Data excerpts
===============

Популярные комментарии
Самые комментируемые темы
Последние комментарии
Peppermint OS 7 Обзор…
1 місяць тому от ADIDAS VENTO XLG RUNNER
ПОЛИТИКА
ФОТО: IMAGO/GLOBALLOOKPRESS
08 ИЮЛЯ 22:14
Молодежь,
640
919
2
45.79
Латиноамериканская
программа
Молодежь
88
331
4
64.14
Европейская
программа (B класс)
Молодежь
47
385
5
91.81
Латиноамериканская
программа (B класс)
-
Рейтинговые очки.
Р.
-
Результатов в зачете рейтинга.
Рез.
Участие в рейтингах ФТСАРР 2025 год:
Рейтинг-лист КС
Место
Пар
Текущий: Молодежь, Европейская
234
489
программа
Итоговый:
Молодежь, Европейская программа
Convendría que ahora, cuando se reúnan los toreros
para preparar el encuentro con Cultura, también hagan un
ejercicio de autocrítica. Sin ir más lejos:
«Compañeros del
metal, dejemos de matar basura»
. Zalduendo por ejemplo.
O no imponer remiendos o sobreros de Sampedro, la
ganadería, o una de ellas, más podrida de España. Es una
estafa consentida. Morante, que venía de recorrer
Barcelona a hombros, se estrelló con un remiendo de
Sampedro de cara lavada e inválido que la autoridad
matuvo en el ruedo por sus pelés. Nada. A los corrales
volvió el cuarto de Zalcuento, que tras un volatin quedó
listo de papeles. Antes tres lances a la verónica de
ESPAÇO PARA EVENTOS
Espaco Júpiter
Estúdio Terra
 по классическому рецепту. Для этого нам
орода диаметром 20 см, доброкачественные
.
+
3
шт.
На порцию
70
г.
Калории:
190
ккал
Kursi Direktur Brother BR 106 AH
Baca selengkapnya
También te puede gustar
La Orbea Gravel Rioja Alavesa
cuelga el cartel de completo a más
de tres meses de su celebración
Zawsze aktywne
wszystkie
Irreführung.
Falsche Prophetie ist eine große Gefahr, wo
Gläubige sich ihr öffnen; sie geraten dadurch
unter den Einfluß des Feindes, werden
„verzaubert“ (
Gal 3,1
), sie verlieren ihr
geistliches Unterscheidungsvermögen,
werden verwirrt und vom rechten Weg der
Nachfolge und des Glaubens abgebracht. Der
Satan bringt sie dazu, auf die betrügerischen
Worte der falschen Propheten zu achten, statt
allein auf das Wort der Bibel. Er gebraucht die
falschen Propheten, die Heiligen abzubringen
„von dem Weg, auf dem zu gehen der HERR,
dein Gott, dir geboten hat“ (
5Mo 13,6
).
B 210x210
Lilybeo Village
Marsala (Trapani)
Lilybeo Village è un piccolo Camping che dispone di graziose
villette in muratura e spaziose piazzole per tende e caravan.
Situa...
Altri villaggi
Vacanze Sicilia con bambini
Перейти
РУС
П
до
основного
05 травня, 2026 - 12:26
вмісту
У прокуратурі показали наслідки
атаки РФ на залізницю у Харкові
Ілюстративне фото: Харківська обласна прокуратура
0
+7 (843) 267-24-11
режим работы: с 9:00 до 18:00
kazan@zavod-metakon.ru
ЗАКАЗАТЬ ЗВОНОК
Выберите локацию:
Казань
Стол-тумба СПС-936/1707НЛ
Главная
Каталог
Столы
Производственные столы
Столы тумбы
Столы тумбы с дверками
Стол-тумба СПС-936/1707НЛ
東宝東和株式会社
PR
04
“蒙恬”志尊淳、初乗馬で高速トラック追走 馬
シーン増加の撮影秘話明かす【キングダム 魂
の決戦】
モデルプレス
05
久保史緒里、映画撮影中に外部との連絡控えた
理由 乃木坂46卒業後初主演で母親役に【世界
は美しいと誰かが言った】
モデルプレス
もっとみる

===============

Filter the records for lines containing the word "Молодежь" and copy each one.

Молодежь,
Молодежь
Молодежь
Текущий: Молодежь, Европейская
Молодежь, Европейская программа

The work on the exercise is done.